━━ Источник
Позже Рокфеллер научился прятать беспокойство о деле за напускным спокойствием, но в те годы оно часто ярко проявлялось. Кларк вспоминал одно рискованное предприятие, когда фирма вложила весь свой капитал в поставку крупной партии зерна в Буффало. С нелепой не характерной для него безрассудностью Рокфеллер предлагал не страховать груз и положить в карман сто пятьдесят долларов; Гарднер и Кларк нехотя согласились. В ту ночь ужасный шторм прошел по озеру Эри, и, когда Гарднер появился на следующее утро в конторе, страшно бледный Рокфеллер в волнении мерил шагами пол. «Давай оформим страхование, прямо сейчас, – сказал он. – Еще есть время – если корабль не пошел ко дну». Гарднер выбежал за страховкой. К его возвращению Рокфеллер уже размахивал телеграммой, сообщавшей о благополучном прибытии корабля в Буффало. То ли обессиленный переживаниями, то ли расстроенный из-за ненужной траты денег, Рокфеллер в тот день ушел домой днем больным15.
Можно предположить, что кутила Гарднер ассоциировался у Рокфеллера с отцом, и сравнение во многом было не в пользу Гарднера. Действительно, Гарднер чувствовал близость с Биллом, получал удовольствие от его дружелюбия и необычайного чувства юмора и называл его «одним из самых компанейских и симпатичных стариков. Он сыпал остротами и говорил больше за одну беседу, чем Джон произнес бы за неделю»16. Гарднер первым из многих знакомых Рокфеллера заметил, что тот не отвечает на вопросы о Билле, который нерегулярно наезжал в Кливленд, вкладывая или забирая у «Кларк, Гарднер» огромные деньги. «Я удивлялся, что за предприятие может быть у человека, что в один месяц он обходится без тысячи долларов, а в другой так нуждается в них», – вспоминал Гарднер17.
━━━━
» Постановка задачи a
Какую сумму, согласно отрывку о Рокфеллере, он предлагал сэкономить, отказавшись от страхования груза зерна?
Отрывок и записи между собой никак не связаны.
━━ Предоставленные записи
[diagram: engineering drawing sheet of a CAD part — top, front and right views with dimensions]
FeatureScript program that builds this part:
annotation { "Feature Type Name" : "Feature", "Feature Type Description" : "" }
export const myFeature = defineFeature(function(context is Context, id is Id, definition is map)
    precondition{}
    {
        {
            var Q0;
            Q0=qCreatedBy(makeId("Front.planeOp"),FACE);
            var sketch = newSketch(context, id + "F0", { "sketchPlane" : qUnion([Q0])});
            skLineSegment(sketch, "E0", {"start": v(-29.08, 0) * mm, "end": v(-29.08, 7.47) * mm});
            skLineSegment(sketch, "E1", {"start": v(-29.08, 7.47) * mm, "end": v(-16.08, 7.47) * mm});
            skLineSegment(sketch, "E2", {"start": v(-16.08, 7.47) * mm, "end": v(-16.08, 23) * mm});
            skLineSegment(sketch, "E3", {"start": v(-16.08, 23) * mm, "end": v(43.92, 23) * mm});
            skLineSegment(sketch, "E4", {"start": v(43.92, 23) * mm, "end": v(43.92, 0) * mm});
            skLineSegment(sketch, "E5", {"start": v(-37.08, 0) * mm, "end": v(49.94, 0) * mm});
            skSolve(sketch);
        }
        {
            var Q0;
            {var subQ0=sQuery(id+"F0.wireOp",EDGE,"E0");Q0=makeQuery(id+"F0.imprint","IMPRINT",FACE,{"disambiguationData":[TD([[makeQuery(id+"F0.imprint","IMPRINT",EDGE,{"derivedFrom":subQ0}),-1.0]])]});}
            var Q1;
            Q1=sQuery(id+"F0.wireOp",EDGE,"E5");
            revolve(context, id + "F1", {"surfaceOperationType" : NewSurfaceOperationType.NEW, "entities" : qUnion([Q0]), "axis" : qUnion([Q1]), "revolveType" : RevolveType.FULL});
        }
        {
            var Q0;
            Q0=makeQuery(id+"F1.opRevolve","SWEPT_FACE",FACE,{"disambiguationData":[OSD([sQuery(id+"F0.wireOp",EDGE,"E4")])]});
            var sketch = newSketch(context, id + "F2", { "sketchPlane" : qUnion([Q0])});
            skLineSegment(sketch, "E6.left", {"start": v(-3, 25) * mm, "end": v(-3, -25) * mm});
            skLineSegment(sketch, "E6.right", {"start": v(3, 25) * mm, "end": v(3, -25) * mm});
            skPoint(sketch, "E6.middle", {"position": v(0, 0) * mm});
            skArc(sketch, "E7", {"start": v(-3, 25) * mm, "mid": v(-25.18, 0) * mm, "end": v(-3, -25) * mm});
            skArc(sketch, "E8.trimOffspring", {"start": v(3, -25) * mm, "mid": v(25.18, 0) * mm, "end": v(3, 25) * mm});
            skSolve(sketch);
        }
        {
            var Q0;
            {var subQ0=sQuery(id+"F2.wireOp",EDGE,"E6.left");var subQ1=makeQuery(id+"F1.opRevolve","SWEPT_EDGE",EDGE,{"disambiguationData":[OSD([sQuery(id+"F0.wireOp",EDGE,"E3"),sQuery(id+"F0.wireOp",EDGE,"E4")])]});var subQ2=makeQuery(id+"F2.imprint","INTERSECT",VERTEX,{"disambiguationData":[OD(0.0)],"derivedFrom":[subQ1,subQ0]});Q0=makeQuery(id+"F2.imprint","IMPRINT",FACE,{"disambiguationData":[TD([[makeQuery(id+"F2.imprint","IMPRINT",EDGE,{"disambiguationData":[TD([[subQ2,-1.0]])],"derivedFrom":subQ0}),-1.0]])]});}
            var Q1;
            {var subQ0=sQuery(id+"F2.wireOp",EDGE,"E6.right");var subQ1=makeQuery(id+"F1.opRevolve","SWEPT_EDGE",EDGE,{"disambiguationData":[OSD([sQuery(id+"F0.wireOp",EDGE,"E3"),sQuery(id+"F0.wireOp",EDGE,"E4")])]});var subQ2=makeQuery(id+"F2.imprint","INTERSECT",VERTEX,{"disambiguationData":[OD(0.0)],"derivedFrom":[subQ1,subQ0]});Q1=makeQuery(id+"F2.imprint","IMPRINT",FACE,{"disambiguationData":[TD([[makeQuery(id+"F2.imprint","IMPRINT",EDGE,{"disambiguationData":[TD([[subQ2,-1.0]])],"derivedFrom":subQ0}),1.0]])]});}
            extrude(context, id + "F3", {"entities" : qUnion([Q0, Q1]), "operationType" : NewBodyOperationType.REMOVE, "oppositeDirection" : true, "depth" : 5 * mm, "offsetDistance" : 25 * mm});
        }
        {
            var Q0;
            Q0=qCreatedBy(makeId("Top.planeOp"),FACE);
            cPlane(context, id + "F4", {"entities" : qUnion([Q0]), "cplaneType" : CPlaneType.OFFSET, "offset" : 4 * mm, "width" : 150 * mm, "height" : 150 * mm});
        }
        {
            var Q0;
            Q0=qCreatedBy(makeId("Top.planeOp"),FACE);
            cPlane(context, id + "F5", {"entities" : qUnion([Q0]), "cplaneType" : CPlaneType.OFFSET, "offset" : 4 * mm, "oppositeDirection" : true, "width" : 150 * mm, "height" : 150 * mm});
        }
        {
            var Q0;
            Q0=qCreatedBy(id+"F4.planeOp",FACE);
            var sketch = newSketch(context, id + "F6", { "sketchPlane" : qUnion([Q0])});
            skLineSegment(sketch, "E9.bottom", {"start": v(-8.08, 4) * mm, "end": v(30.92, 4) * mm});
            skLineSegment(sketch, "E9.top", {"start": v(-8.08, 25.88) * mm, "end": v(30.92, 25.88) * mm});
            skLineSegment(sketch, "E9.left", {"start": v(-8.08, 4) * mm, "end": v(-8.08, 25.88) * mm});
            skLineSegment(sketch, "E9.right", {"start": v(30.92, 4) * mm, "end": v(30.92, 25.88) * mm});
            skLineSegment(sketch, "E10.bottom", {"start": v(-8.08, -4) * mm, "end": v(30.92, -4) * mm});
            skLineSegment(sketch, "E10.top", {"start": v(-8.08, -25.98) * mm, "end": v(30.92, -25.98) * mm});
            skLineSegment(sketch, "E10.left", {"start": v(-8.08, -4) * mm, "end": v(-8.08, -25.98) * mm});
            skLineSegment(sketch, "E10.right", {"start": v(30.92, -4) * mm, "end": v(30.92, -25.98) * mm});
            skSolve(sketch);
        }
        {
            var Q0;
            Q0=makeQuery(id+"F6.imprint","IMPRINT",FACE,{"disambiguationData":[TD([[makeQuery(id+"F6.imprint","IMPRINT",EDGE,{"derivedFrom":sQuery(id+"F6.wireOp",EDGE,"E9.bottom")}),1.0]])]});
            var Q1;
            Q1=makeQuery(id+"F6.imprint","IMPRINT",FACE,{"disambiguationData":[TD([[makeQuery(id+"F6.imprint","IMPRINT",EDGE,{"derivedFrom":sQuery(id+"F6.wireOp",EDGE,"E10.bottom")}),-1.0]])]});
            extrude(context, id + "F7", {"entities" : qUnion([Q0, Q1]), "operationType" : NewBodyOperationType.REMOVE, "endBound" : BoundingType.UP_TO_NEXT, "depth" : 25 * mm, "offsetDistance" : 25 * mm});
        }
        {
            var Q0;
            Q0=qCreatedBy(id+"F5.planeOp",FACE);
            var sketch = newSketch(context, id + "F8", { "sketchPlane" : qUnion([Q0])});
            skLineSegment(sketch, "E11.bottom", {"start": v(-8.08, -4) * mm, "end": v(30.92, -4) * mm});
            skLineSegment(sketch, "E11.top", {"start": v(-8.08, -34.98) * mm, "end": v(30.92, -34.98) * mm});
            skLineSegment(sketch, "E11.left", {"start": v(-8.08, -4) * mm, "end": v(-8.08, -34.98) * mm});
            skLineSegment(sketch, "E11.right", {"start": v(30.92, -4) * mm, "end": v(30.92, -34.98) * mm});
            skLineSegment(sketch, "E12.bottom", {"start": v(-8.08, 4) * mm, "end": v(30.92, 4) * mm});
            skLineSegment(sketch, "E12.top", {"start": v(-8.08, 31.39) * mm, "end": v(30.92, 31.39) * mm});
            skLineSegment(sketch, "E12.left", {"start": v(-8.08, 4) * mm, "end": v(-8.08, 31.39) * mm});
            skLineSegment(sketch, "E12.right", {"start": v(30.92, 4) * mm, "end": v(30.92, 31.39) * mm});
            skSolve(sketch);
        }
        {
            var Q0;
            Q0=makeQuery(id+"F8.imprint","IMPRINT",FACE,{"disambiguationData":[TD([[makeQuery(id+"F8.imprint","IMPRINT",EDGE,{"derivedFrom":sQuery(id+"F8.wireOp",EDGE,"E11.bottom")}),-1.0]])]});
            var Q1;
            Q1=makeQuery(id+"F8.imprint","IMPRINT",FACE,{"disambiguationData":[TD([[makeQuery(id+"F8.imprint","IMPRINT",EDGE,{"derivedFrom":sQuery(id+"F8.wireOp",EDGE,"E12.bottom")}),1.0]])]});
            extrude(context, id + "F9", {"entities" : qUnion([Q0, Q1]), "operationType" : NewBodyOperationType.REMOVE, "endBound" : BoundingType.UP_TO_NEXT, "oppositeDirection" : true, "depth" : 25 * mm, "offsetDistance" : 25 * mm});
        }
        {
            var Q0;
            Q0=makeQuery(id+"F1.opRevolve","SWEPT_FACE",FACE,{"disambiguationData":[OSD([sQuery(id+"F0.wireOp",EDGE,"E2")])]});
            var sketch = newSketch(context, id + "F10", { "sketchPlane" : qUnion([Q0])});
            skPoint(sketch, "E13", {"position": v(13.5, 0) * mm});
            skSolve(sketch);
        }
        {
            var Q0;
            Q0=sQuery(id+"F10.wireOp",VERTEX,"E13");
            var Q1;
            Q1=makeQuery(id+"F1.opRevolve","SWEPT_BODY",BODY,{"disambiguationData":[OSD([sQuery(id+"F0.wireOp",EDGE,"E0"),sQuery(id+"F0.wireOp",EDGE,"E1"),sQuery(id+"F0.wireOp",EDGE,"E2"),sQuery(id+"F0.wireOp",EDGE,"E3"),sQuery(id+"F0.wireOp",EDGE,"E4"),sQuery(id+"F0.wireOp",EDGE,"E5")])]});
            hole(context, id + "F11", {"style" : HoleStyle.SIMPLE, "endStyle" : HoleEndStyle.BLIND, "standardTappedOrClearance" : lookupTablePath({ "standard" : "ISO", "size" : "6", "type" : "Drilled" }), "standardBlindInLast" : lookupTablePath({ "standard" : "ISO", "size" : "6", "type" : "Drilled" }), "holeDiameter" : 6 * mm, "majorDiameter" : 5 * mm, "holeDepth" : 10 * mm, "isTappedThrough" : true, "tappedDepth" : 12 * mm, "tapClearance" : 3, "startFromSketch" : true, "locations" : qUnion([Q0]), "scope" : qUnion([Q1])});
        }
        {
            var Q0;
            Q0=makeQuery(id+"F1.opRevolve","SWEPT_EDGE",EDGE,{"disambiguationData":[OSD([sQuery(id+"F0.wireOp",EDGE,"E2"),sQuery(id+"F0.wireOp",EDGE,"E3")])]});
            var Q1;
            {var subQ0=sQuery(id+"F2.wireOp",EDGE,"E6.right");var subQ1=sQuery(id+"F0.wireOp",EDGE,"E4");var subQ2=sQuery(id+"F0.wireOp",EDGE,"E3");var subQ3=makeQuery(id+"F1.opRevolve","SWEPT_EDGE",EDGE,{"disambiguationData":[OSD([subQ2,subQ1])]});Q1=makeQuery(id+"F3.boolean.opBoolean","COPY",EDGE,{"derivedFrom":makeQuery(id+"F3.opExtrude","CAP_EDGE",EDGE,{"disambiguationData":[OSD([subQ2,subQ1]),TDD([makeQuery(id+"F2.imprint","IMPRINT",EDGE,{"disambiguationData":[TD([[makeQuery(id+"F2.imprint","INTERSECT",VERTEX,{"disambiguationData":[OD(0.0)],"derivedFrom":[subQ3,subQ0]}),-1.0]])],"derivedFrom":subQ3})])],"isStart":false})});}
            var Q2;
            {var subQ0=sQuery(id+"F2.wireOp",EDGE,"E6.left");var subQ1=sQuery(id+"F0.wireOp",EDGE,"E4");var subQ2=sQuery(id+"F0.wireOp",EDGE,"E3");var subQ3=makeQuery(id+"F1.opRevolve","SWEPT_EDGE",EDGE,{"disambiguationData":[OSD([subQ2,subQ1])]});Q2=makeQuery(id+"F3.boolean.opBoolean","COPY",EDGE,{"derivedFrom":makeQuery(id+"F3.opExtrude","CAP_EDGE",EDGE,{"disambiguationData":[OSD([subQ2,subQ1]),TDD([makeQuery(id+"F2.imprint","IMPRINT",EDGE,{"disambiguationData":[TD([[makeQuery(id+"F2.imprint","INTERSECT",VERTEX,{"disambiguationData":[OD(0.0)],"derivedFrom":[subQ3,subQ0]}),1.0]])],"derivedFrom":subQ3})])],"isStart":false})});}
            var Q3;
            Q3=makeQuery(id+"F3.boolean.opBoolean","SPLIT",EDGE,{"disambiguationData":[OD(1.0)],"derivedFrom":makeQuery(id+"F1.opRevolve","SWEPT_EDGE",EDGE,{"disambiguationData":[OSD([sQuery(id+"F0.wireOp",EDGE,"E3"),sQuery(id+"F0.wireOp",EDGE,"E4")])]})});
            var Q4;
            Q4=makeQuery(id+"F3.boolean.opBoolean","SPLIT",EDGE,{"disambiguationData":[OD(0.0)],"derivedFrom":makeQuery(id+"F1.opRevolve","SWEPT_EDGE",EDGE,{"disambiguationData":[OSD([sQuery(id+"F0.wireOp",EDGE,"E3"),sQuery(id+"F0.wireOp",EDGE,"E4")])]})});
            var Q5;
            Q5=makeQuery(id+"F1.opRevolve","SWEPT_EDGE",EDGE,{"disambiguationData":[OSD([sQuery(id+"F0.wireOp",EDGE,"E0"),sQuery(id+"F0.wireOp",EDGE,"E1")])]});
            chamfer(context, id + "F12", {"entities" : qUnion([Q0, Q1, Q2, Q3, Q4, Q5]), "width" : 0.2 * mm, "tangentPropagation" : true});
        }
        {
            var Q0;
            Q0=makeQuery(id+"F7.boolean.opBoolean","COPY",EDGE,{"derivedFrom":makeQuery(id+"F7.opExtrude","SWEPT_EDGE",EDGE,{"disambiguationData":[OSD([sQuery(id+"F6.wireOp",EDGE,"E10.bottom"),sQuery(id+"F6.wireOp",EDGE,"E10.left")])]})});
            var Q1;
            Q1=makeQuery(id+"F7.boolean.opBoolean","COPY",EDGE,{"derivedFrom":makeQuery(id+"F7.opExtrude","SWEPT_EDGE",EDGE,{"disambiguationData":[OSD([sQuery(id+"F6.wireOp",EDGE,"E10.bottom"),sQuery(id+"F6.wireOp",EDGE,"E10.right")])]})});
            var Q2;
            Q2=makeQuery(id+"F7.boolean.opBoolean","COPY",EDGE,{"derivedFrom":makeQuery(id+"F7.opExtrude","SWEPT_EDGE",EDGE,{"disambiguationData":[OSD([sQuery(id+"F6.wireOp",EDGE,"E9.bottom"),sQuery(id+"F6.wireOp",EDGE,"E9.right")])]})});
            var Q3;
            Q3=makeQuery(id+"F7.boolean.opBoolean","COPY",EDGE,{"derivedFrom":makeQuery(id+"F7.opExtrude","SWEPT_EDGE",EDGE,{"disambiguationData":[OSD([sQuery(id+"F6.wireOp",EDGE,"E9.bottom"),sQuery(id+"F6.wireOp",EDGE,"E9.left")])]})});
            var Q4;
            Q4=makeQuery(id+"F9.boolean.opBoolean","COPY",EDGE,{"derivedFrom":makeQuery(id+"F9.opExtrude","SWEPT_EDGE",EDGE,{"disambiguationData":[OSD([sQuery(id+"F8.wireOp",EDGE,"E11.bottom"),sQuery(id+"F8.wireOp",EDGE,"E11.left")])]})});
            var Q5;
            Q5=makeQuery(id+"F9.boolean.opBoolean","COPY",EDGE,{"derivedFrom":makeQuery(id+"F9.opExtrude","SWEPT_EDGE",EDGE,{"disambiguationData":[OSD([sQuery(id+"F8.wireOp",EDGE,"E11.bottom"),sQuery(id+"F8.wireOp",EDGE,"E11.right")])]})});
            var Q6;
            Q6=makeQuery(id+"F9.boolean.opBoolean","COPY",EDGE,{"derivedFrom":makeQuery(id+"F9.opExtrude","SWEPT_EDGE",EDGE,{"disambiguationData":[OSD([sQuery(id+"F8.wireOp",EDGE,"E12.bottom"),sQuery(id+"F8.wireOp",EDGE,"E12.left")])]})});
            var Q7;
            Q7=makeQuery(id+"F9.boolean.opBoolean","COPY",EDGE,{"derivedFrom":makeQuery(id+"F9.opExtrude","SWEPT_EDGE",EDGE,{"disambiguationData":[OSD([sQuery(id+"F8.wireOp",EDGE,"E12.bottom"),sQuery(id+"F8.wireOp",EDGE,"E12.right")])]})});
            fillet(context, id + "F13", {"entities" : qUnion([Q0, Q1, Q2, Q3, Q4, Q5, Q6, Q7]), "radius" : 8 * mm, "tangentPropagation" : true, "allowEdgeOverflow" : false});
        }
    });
━━━━
» Постановка задачи b
Выпишите без изменений строки записей, начиная с самого начала записей и заканчивая строкой, содержащей «export const myFeature», включительно.

» Результат выполнения a
Сто пятьдесят долларов.

» Результат выполнения b
[diagram: engineering drawing sheet of a CAD part — top, front and right views with dimensions]
FeatureScript program that builds this part:
annotation { "Feature Type Name" : "Feature", "Feature Type Description" : "" }
export const myFeature = defineFeature(function(context is Context, id is Id, definition is map)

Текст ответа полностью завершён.